— Material supplied —
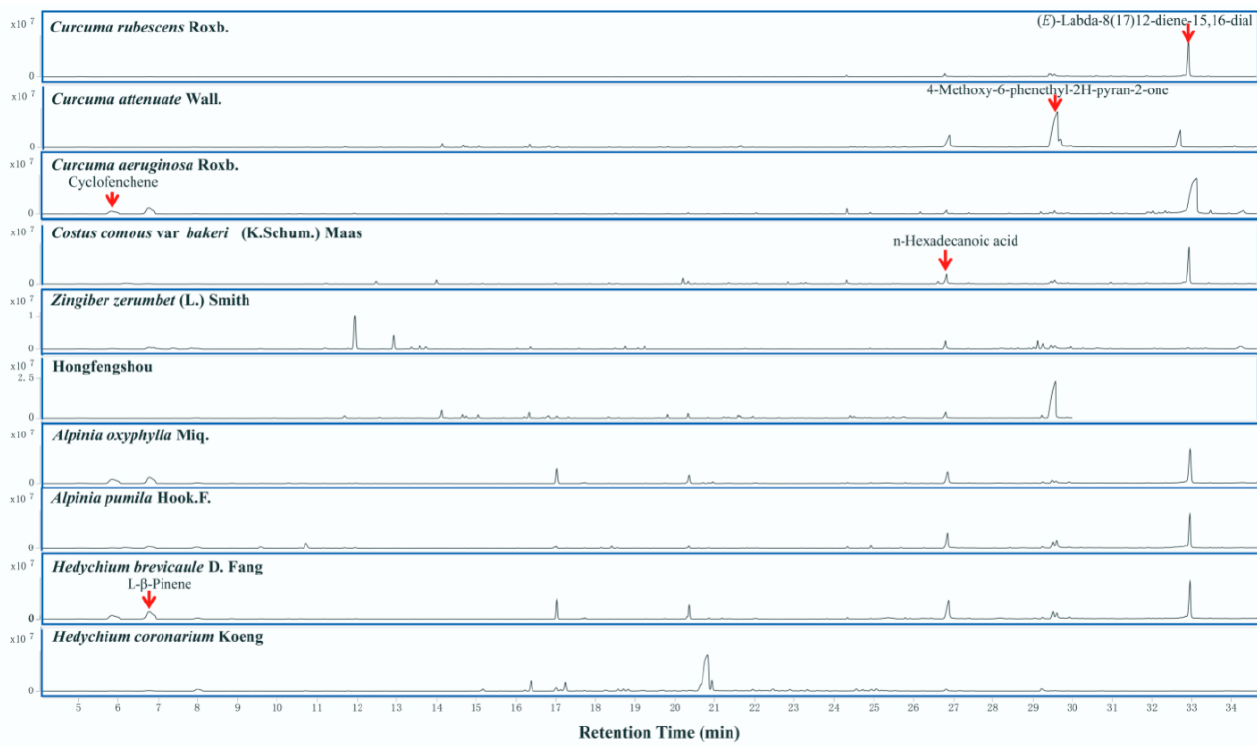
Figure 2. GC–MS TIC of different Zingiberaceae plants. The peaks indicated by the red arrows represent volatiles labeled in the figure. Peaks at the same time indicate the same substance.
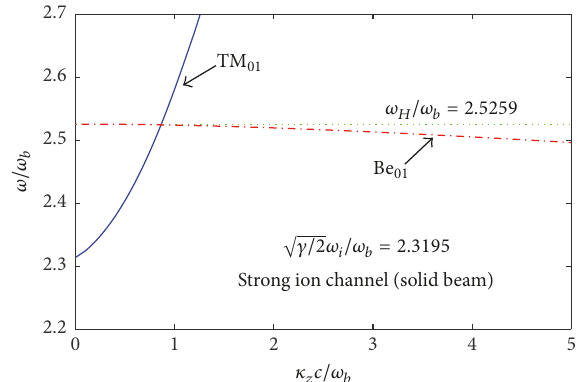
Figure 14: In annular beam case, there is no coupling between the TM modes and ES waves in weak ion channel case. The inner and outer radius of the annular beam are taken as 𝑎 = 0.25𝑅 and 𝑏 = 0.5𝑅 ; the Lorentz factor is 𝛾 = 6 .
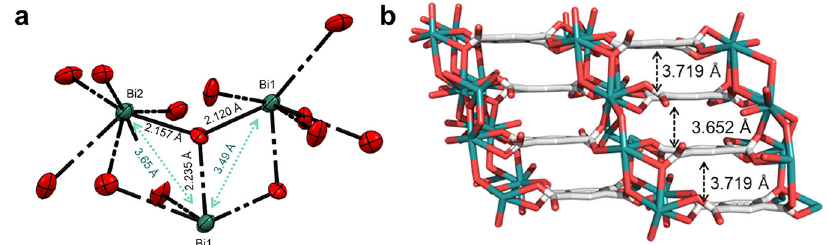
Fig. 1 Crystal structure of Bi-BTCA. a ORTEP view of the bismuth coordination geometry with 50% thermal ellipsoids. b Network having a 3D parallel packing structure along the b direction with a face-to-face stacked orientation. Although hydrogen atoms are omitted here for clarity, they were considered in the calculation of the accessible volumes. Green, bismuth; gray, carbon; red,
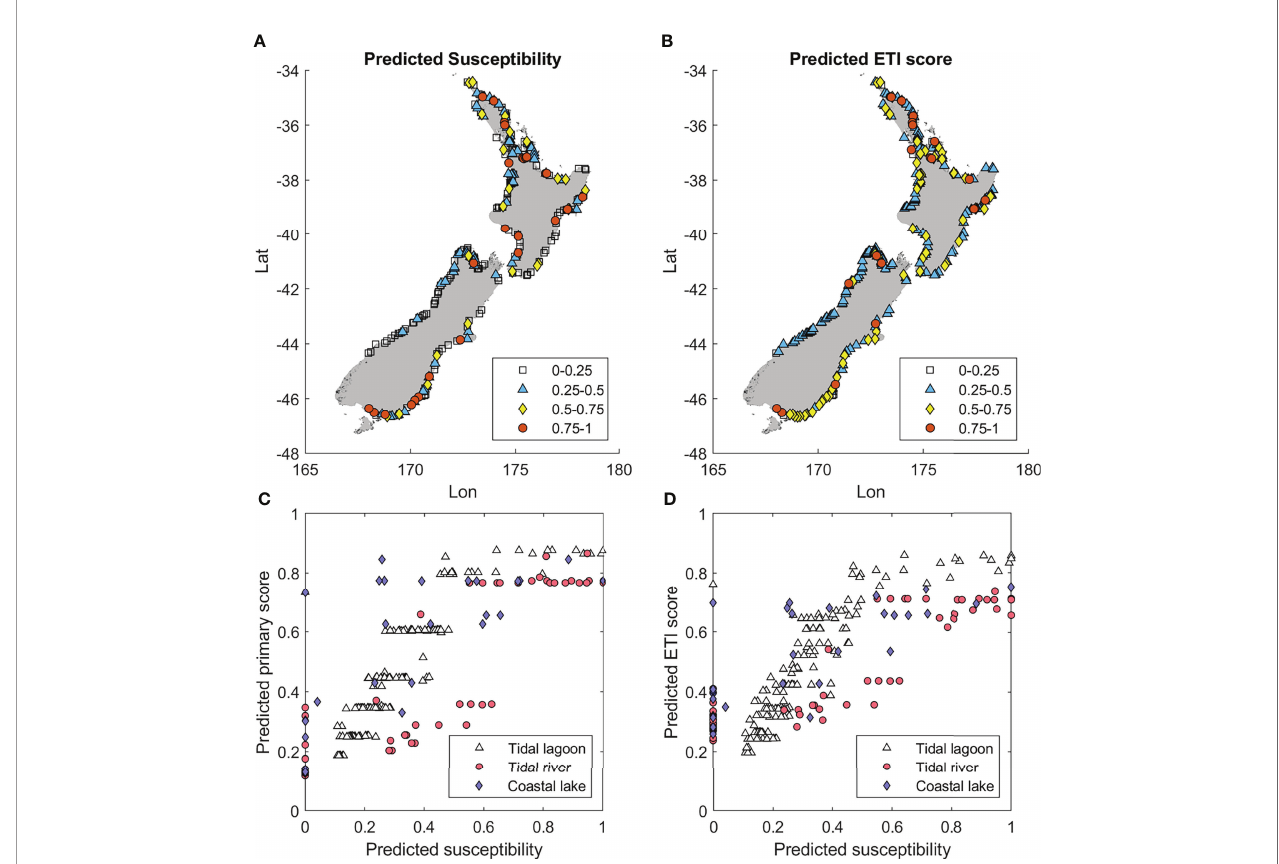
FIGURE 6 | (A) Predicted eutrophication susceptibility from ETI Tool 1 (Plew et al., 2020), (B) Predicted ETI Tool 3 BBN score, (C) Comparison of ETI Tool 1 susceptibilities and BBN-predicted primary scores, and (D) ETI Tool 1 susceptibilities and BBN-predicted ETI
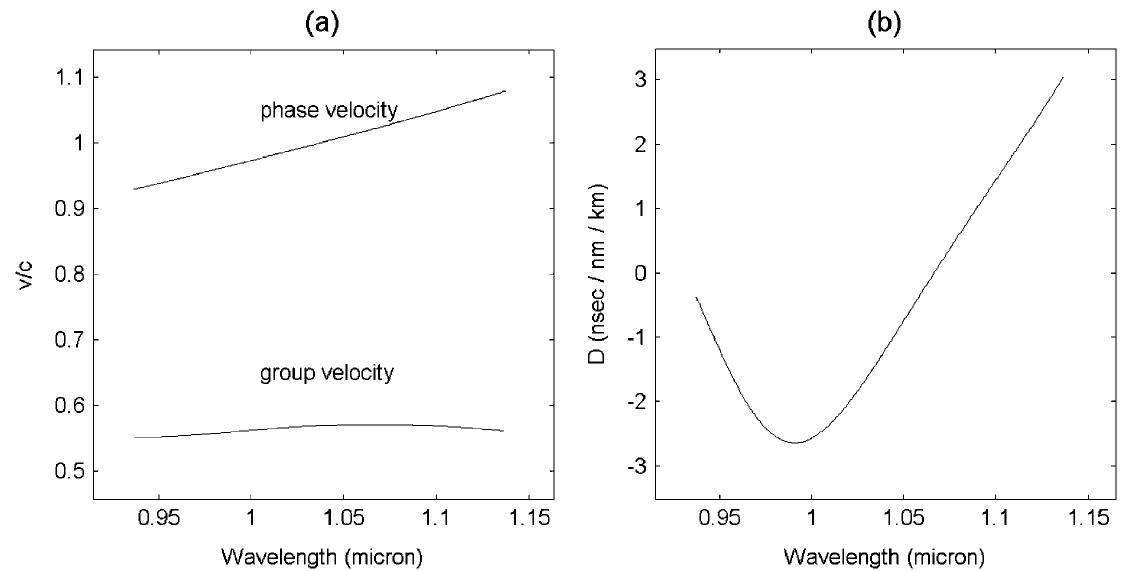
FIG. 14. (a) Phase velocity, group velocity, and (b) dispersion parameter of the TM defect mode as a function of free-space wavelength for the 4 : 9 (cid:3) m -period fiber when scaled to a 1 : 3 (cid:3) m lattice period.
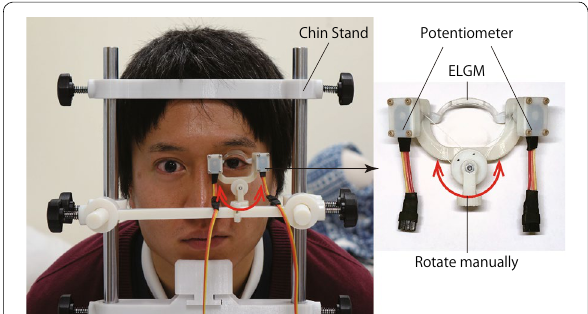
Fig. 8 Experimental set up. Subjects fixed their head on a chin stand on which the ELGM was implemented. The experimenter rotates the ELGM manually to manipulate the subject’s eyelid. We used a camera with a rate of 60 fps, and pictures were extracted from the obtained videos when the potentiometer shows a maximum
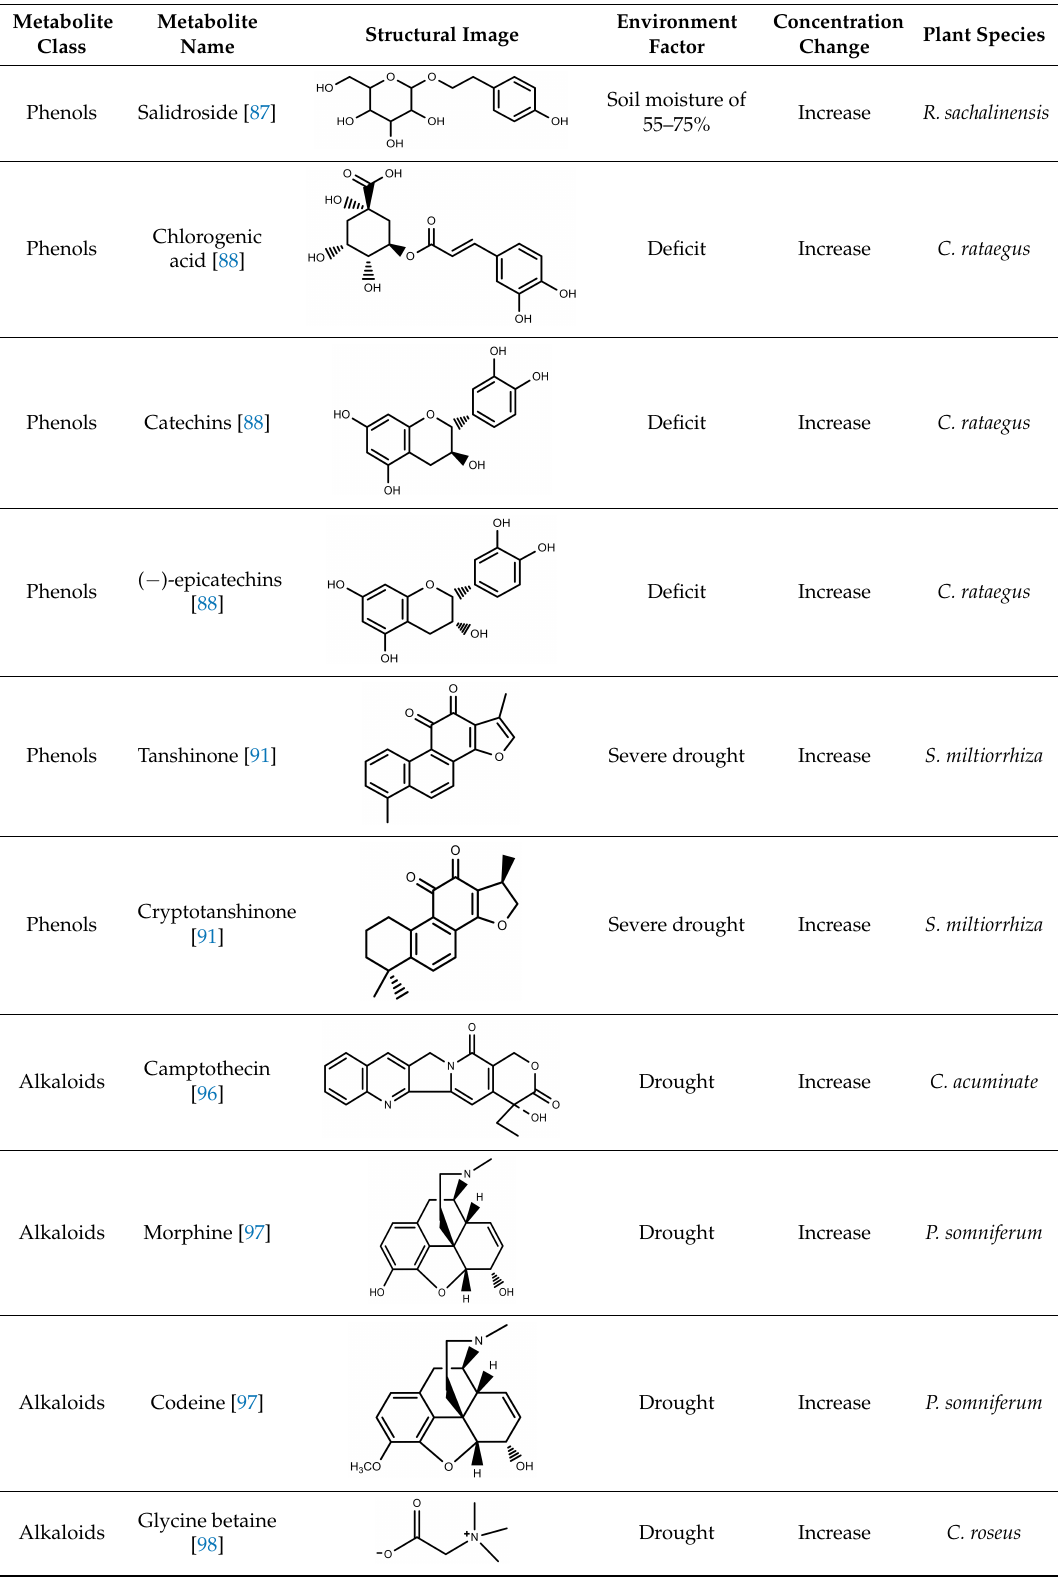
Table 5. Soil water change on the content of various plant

— What the task requires —
Take the lines from the first line of the entries through the line with "Figure 14: In", inclusive, and give them again exactly, minus any pictures.

— Task answer —
Figure 2. GC–MS TIC of different Zingiberaceae plants. The peaks indicated by the red arrows represent volatiles labeled in the figure. Peaks at the same time indicate the same substance.
Figure 14: In annular beam case, there is no coupling between the TM modes and ES waves in weak ion channel case. The inner and outer radius of the annular beam are taken as 𝑎 = 0.25𝑅 and 𝑏 = 0.5𝑅 ; the Lorentz factor is 𝛾 = 6 .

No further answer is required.